FERNANDO VALLESPIN-EL PAÍS
- A la vista de la esquizofrenia de la política ―la política como espectáculo y la política como gestión―, casi parece como si los liderazgos fueran los fusibles que hay que ir quemando para mantener en marcha el sistema, las víctimas sacrificiales que inmolamos en el altar de la siempre presente discordia pública
La política es una profesión de riesgo. No entiende de escalafones ni se deja programar. Quien a ella se dedica, al menos en sus peldaños más altos, debe enfrentarse siempre a la más cruda de las contingencias. Un día se está en la cima de la popularidad para casi sin solución de continuidad caer después en el ostracismo público. Es también una máquina de picar carne. Basta que un político sobresalga para que se focalicen sobre él todos los humores sociales. El político es el chivo expiatorio ideal de nuestra sociedad de la queja, el destinatario inmediato de nuestro malestar. Piove, porco governo! Si me va mal en la vida debe haber un culpable. Todas nuestras miradas se dirigen entonces hacia Sánchez, Iglesias, Feijóo o quienquiera que encarne un liderazgo público.
Bien pensado, todo esto que ocurre en la política no es más que el reflejo del tipo de sociedad en el que estamos instalados. Necesitamos héroes y villanos, pero una de las características de lo político consiste precisamente en que el héroe de unos es el villano de otros. No podemos escaparnos de su sujeción universal al conflicto amigo/enemigo, nosotros/ellos. Con un giro de tuerca que lo hace aún más cruento: esa distinción se traslada muchas veces al interior de las propias organizaciones. Saturno devora a sus hijos. Pregúnteselo a Rivera o Casado. No hay piedad para quien pierde pie.

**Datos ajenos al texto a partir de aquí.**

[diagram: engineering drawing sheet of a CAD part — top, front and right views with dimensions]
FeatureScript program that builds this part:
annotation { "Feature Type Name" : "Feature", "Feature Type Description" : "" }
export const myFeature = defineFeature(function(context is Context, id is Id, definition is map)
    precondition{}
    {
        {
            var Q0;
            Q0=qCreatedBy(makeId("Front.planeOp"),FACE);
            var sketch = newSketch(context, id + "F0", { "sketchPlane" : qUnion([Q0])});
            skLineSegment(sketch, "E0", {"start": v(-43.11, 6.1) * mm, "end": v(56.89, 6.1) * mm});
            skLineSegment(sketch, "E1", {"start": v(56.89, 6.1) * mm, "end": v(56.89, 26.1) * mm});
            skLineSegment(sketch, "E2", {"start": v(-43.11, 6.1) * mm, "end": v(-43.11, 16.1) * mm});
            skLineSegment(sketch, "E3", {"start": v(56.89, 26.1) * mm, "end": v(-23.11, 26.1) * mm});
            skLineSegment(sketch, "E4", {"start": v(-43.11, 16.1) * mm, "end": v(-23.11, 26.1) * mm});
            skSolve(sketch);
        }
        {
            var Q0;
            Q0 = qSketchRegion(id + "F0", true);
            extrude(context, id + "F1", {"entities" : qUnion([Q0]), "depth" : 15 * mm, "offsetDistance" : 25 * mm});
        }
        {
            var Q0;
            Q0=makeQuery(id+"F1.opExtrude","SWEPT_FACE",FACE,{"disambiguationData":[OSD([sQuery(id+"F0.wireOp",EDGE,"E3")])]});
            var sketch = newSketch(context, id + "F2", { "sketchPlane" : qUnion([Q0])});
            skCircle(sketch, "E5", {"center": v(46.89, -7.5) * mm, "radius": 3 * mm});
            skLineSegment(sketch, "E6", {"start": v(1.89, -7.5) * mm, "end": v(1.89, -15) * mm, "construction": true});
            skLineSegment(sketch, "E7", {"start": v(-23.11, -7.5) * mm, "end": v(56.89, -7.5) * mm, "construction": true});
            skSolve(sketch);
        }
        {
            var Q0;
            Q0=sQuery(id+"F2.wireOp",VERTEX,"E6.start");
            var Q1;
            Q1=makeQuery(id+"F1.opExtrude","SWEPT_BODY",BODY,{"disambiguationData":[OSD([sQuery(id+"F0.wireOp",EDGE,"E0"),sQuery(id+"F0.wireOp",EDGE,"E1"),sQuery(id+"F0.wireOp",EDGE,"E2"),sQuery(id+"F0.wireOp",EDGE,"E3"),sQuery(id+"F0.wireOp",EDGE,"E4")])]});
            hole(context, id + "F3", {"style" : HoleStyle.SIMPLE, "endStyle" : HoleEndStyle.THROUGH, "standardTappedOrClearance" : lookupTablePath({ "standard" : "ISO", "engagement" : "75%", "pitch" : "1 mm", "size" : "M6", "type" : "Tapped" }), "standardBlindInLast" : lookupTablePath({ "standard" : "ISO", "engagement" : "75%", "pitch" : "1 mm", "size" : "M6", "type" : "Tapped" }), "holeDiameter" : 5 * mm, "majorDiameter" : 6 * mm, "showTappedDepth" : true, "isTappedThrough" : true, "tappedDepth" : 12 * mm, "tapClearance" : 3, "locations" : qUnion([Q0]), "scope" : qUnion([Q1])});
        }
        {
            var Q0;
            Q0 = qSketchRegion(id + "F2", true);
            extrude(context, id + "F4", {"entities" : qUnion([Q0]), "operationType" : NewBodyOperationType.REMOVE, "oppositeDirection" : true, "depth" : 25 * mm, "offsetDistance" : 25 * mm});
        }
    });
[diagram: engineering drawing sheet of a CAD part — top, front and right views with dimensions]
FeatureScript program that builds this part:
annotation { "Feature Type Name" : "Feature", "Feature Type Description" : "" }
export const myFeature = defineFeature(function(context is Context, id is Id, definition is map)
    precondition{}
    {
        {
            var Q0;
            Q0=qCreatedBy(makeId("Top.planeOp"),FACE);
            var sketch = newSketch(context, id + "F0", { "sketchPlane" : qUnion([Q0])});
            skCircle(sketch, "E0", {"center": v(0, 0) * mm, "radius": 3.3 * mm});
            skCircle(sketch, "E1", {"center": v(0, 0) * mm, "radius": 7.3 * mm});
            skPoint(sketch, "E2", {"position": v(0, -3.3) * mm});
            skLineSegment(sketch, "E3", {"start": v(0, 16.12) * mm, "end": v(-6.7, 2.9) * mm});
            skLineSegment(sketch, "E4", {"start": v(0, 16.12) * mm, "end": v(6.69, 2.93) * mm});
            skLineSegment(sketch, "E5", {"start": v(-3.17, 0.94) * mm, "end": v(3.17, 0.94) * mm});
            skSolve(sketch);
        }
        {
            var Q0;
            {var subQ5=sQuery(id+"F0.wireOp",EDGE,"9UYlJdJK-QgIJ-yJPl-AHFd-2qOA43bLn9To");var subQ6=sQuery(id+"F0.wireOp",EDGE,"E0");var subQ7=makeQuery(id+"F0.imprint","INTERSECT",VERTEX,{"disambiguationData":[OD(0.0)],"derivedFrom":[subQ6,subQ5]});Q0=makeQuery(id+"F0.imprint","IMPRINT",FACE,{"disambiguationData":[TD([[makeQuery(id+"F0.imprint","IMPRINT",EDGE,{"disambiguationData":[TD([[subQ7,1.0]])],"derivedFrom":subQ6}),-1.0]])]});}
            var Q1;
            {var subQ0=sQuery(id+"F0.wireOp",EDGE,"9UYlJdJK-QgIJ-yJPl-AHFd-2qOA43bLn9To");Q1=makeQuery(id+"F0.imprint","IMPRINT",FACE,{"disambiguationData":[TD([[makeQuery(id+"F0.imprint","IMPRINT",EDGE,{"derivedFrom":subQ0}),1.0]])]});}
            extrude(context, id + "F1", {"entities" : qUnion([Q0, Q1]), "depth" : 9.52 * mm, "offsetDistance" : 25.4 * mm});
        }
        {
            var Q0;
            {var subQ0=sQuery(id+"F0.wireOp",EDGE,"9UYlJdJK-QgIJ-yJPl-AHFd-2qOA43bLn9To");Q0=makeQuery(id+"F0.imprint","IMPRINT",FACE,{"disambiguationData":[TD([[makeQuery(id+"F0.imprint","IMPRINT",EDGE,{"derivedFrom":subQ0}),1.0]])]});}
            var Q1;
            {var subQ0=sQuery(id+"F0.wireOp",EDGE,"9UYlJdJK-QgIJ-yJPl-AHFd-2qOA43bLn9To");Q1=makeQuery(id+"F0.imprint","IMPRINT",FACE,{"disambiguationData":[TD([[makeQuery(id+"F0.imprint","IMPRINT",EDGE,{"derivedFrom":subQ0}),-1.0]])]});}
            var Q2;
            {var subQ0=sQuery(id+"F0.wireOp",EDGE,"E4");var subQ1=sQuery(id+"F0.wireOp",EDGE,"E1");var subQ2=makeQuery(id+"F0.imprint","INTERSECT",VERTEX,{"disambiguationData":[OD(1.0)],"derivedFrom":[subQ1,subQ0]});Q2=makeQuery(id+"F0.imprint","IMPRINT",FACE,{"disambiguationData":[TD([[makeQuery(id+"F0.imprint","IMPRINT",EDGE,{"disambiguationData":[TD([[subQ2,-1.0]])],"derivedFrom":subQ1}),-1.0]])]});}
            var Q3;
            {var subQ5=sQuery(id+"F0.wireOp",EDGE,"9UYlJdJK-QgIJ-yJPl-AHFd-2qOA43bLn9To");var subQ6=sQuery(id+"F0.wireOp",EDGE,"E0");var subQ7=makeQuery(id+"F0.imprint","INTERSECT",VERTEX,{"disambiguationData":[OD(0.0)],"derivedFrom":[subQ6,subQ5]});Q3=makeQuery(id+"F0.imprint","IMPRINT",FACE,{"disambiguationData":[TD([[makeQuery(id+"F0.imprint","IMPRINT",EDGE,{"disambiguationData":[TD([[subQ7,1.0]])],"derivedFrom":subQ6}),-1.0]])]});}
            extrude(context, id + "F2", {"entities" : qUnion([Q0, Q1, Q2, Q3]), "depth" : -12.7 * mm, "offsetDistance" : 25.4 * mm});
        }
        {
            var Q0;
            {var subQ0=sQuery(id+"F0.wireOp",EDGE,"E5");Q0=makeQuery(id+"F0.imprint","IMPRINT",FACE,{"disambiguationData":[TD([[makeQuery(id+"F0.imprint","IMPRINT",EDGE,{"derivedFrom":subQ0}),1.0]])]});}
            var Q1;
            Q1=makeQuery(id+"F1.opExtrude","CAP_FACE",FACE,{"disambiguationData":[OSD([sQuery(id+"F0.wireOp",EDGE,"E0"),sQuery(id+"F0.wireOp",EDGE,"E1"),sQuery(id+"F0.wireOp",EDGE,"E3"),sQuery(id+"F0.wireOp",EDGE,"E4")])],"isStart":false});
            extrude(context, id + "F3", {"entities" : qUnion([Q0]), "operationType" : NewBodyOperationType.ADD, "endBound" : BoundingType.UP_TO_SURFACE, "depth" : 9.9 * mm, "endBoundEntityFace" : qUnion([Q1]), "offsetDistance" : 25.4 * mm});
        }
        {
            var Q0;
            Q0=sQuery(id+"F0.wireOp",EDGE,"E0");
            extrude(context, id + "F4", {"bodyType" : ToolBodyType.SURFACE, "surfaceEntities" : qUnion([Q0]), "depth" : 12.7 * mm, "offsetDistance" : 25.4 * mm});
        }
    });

Ni el más mínimo sosiego. Todo discurre a una velocidad de vértigo. No existen mecanismos de estabilización que no pasen por adaptarse al dinamismo radical que impone esta “sociedad de la aceleración”, como la denomina el sociólogo alemán Hartmut Rosa. En el caso de la política se trata además de una aceleración aún más acelerada, de una turbopolítica. Su lógica ha sido engullida por la de los medios de comunicación y las redes sociales, tan dependientes de la apoteosis por la novedad, por lo noticiable. El tranquilo devenir de la vida ha sido sustituido por la necesidad de renovar cotidianamente lo ya conocido, por sujetar la realidad a los requerimientos de la economía de la atención, de la sorpresa y la excitación permanente. Para desesperación de los expertos en comunicación, no hay forma de alimentar a este nuevo monstruo ávido de novedades que nos ha contagiado a todos. ¿Recuerdan cuánto duró la “nueva política”? Ahora aparece envejecida y pasadita, como pronto ocurrirá con los nuevos liderazgos. Cronos también devora a sus hijos.
Con todo, hay otra política que consigue sobrevivir con cierta placidez, la política como administración. La gestión no se interrumpe ni envejece, y quienes a ella se dedican lo hacen libres de algaradas, de manera sorda y constante. No es inmune a la crítica o las discrepancias, pero aquí suele adoptar otros modos. Su observación se hace de forma más pausada. Y su carácter más técnico la hace inmune a la descalificación grosera, aquí es casi imprescindible saber de qué se habla, argumentar. A la vista de esta esquizofrenia de la política ―la política como espectáculo y la política como gestión―, casi parece como si los liderazgos fueran los fusibles que hay que ir quemando para mantener en marcha el sistema, las víctimas sacrificiales que inmolamos en el altar de la siempre presente discordia pública. Lo que ya no se comprende tanto es cómo puede haber gente dispuesta a dedicar su vida a ello, cuáles sean los incentivos de un protagonismo tan fugaz, cruento, y tan sujeto al albur de las nuevas dinámicas. Pero esto ya sería para otra columna.